CONSIGNE DE TRAVAIL A:
D'après l'extrait sur Un taxi pour Tobrouk, qu'est-ce qui fait monter la tension pendant la séquence des mines ?

EXTRAIT À LIRE:
╭──
Parce qu’Un taxi pour Tobrouk  (1960) est une leçon de mise en scène. Contrairement à ce qui est répété partout (à la suite des cris d’orfraie de la Nouvelle Vague contre « le cinéma de scénaristes »), ce film n’est pas seulement un mélange de mots d’auteurs et de colères de Lino Ventura. Si la puissance aphoristique des dialogues d’Audiard a souvent tendance à caractériser définitivement celui qui les profère, tout le talent de La Patellière est justement de les mettre en perspective afin d’éviter la caricature, sachant à quel moment passer du contrechamp au panoramique et du plan fixe au zoom pour mieux dessiner la psychologie complexe de ses personnages. Ce n’est pas Audiard qui fait monter la tension durant la séquence des mines, mais bien la précision du découpage ; ce n’est pas Audiard qui éblouit lorsque des silhouettes muettes s’arque-boutent dans la tempête ou s’effondrent sur le sable, mais la subtile composition du plan.
╰──
CONSIGNE DE TRAVAIL B:
Dans les entrées, mettez sous forme de liste numérotée les lignes qui vont de celle contenant « Ladengeschäft » jusqu'à celle contenant « ist noch leer. », ces deux lignes comprises, en laissant de côté les lignes vides.

(Éléments répertoriés dans un jeu de données)
╭──
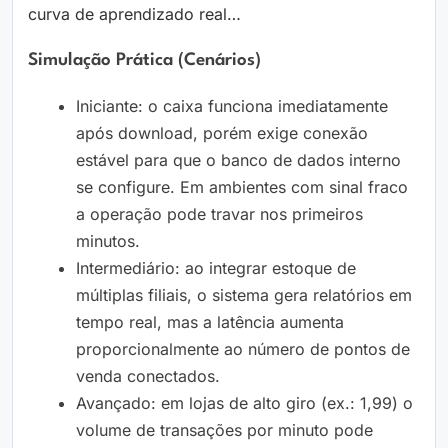
curva de aprendizado real…
Simulação Prática (cenários)
Iniciante: o caixa funciona imediatamente
após download, porém exige conexão
estável para que o banco de dados interno
se configure. Em ambientes com sinal fraco
a operação pode travar nos primeiros
minutos.
Intermediário: ao integrar estoque de
múltiplas filiais, o sistema gera relatórios em
tempo real, mas a latência aumenta
proporcionalmente ao número de pontos de
venda conectados.
Avançado: em lojas de alto giro (ex.: 1,99) o
volume de transações por minuto pode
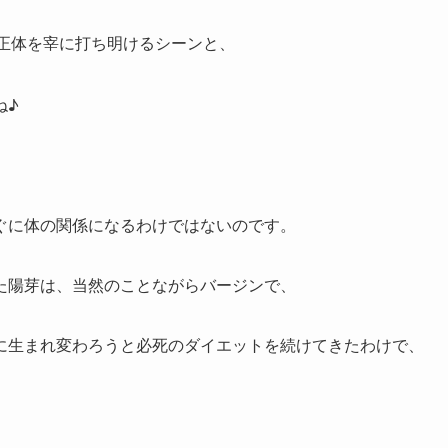
正体を宰に打ち明けるシーンと、
ね♪
ぐに体の関係になるわけではないのです。
た陽芽は、当然のことながらバージンで、
に生まれ変わろうと必死のダイエットを続けてきたわけで、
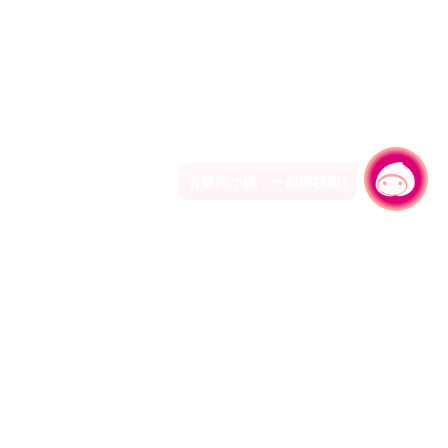
有事问小桃，一起游桃园
|
330206 桃园市桃园区县府路1号
电话：(03)332-2101#6209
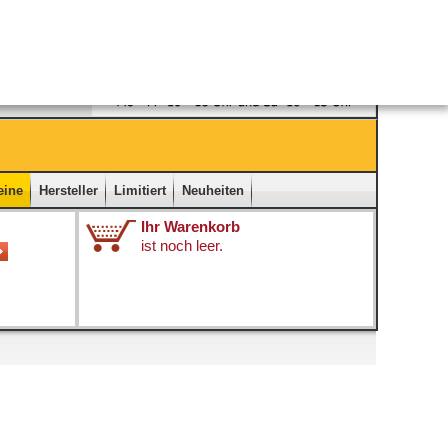
Ladengeschäft
|
Kontakt
|
Impressum
|
Startseite
eine
Hersteller
Limitiert
Neuheiten
Ihr Warenkorb
ist noch leer.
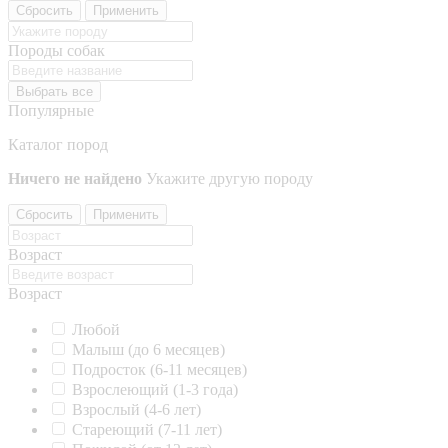
Сбросить
Применить
Породы собак
Выбрать все
Популярные
Каталог пород
Ничего не найдено
Укажите другую породу
Сбросить
Применить
Возраст
Возраст
Любой
Малыш (до 6 месяцев)
Подросток (6-11 месяцев)
Взрослеющий (1-3 года)
Взрослый (4-6 лет)
Стареющий (7-11 лет)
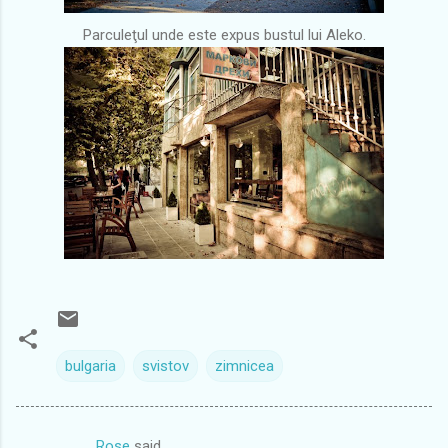
Parculeţul unde este expus bustul lui Aleko.
bulgaria
svistov
zimnicea
Rose
said…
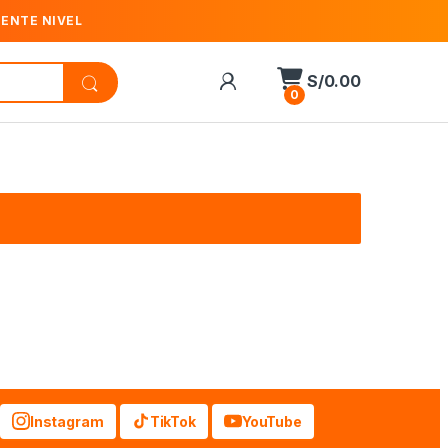
IENTE NIVEL
S/
0.00
0
Instagram
TikTok
YouTube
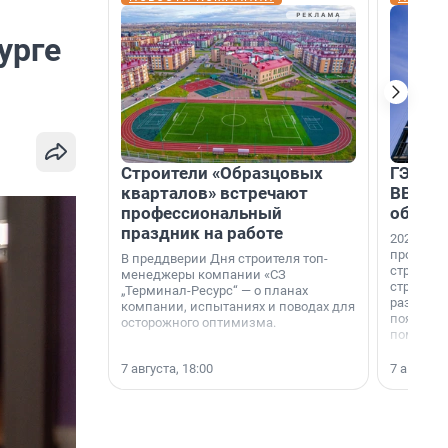
урге
Строители «Образцовых
ГЭС, м
кварталов» встречают
ВВП: в
профессиональный
об ист
праздник на работе
2026-й —
професси
В преддверии Дня строителя топ-
строителе
менеджеры компании «СЗ
строителя
„Терминал-Ресурс“ — о планах
раз. В ГК
компании, испытаниях и поводах для
появился
осторожного оптимизма.
поменяла
7 августа, 18:00
7 августа,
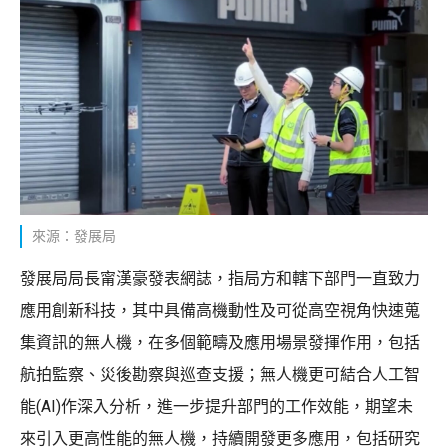
來源：發展局
發展局局長甯漢豪發表網誌，指局方和轄下部門一直致力
應用創新科技，其中具備高機動性及可從高空視角快速蒐
集資訊的無人機，在多個範疇及應用場景發揮作用，包括
航拍監察、災後勘察與巡查支援；無人機更可結合人工智
能(AI)作深入分析，進一步提升部門的工作效能，期望未
來引入更高性能的無人機，持續開發更多應用，包括研究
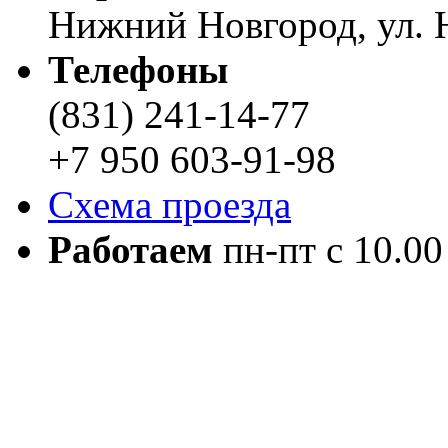
Нижний Новгород, ул. Н
Телефоны
(831) 241-14-77
+7 950 603-91-98
Схема проезда
Работаем
пн-пт с 10.00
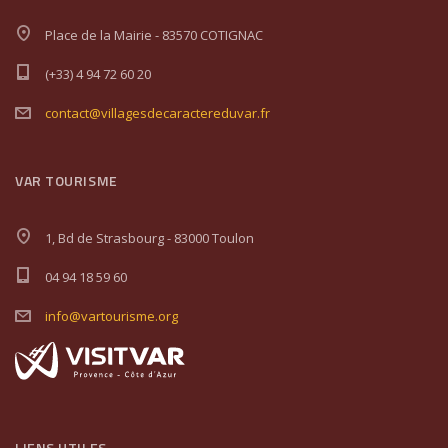
Place de la Mairie - 83570 COTIGNAC
(+33) 4 94 72 60 20
contact@villagesdecaractereduvar.fr
VAR TOURISME
1, Bd de Strasbourg - 83000 Toulon
04 94 18 59 60
info@vartourisme.org
LIENS UTILES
╰──
VOTRE RÉPONSE A:
La précision du découpage.

VOTRE RÉPONSE B:
1. Ladengeschäft
2. |
3. Kontakt
4. |
5. Impressum
6. |
7. Startseite
8. eine
9. Hersteller
10. Limitiert
11. Neuheiten
12. Ihr Warenkorb
13. ist noch leer.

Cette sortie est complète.